Pinter’s bone-dry, stiff-lipped tale of infidelity relies upon the audience’s faith: It effectively asks that we take its word that these characters are interesting, and invest in them accordingly. But what if we don’t? What if these three people, with their discreetly managed indiscretions, their idle gossip about common acquaintances in the literary world, their occasional allusions to Yeats for a soupçon of depth—what if they merely bore us?

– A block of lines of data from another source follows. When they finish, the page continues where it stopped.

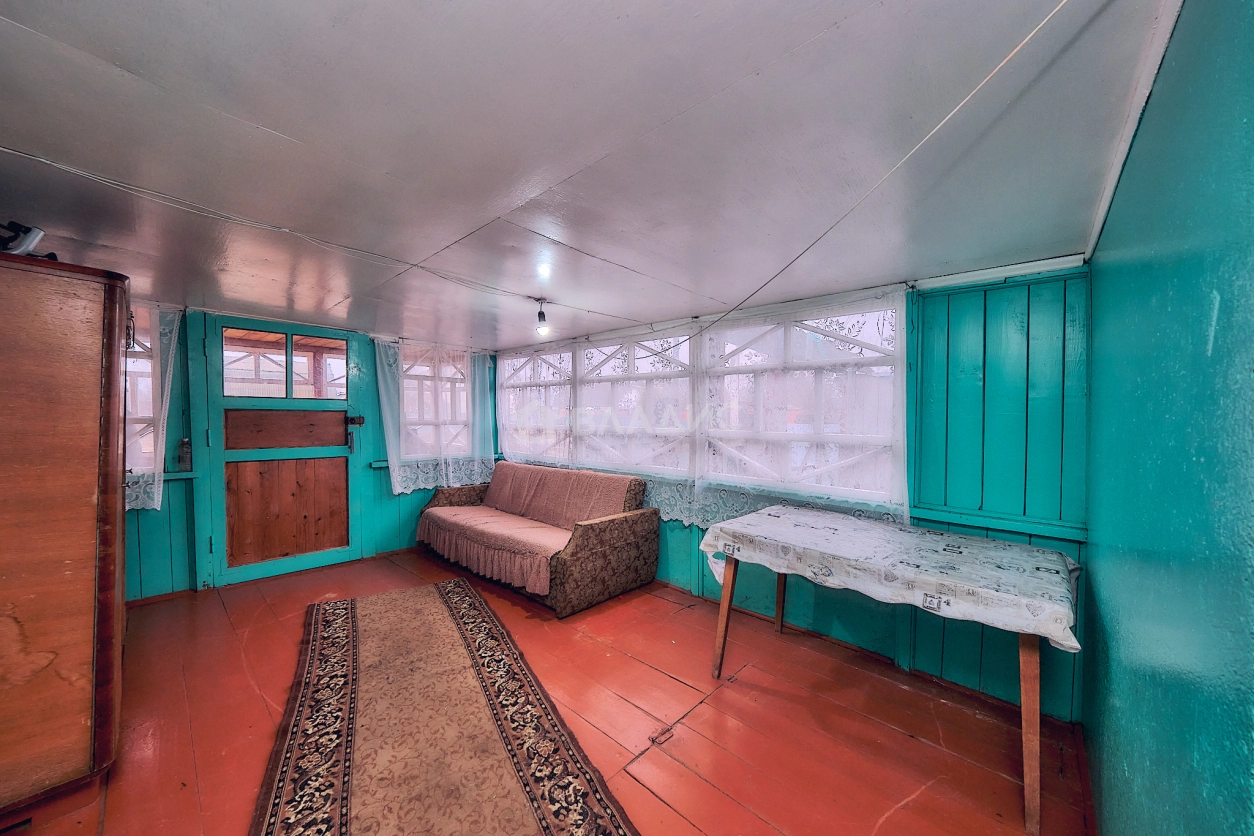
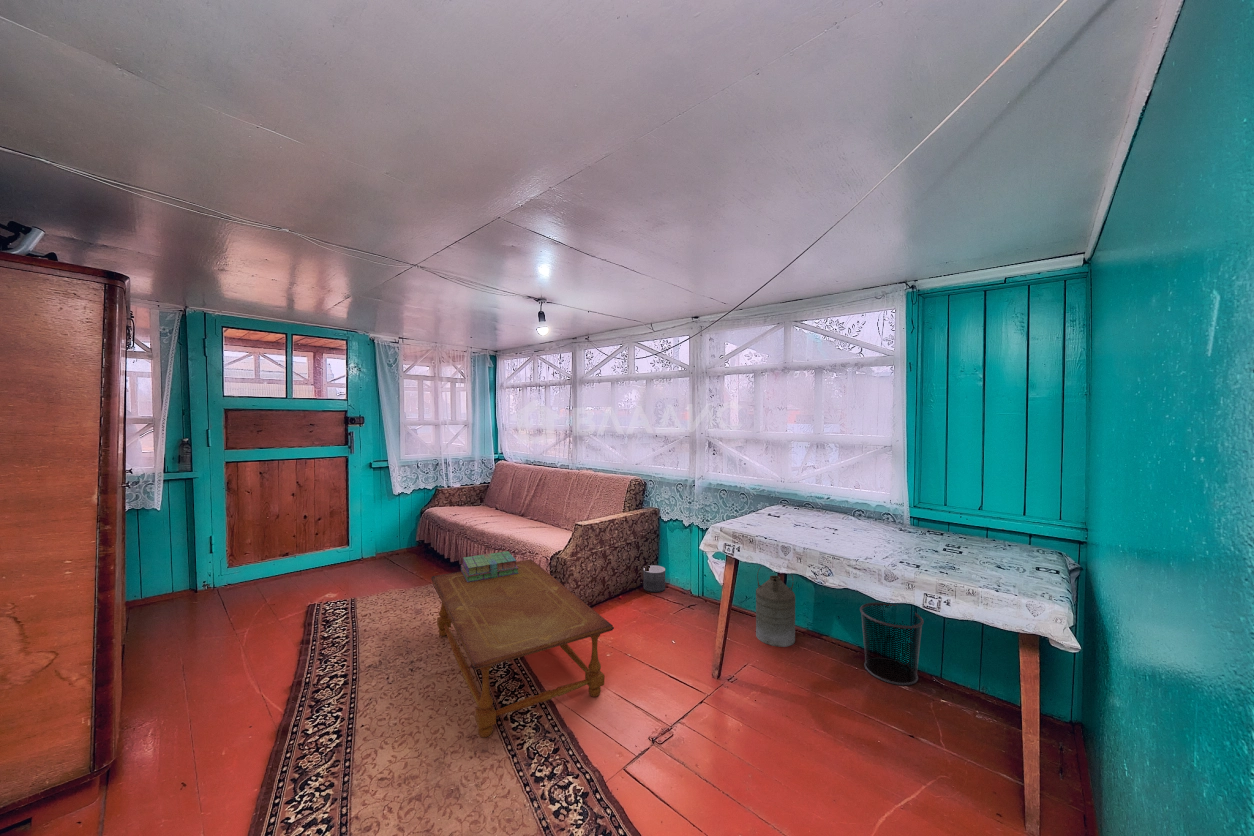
+ coffee table [430,558,615,738]
+ waste bin [859,602,925,686]
+ stack of books [460,550,518,582]
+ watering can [755,565,796,648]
+ planter [642,564,666,593]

Director Jamie Lloyd’s production, the play’s third Broadway revival in 18 years, is capably acted but spare, gray and chilly; there is no set but two wooden chairs, a small folding table and a back wall that sometimes moves forward or backward. In each of the two-person scenes, the absent character lingers onstage like a gloomy ghost, sometimes nursing a drink. Everything seems intended to suggest the very English repression of great passions that the play never actually conveys. At the performance I attended, Hiddleston’s icy facade cracked—during the scene in which he discovers his wife’s adultery—to release a physical outpouring of fluid so profuse that it seemed like a magic trick, as though the actor had swiftly turned on and off a faucet that was hidden in his face. It was a strange and incongruous moment, and it provided a welcome burst of surprise in a production that is otherwise a chic and dreary affair.
Bernard B. Jacobs Theatre (Broadway). By Harold Pinter. Directed by Jamie Lloyd. With Tom Hiddleston, Zawe Ashton, Charlie Cox. Running time: 1hr 35mins. No intermision.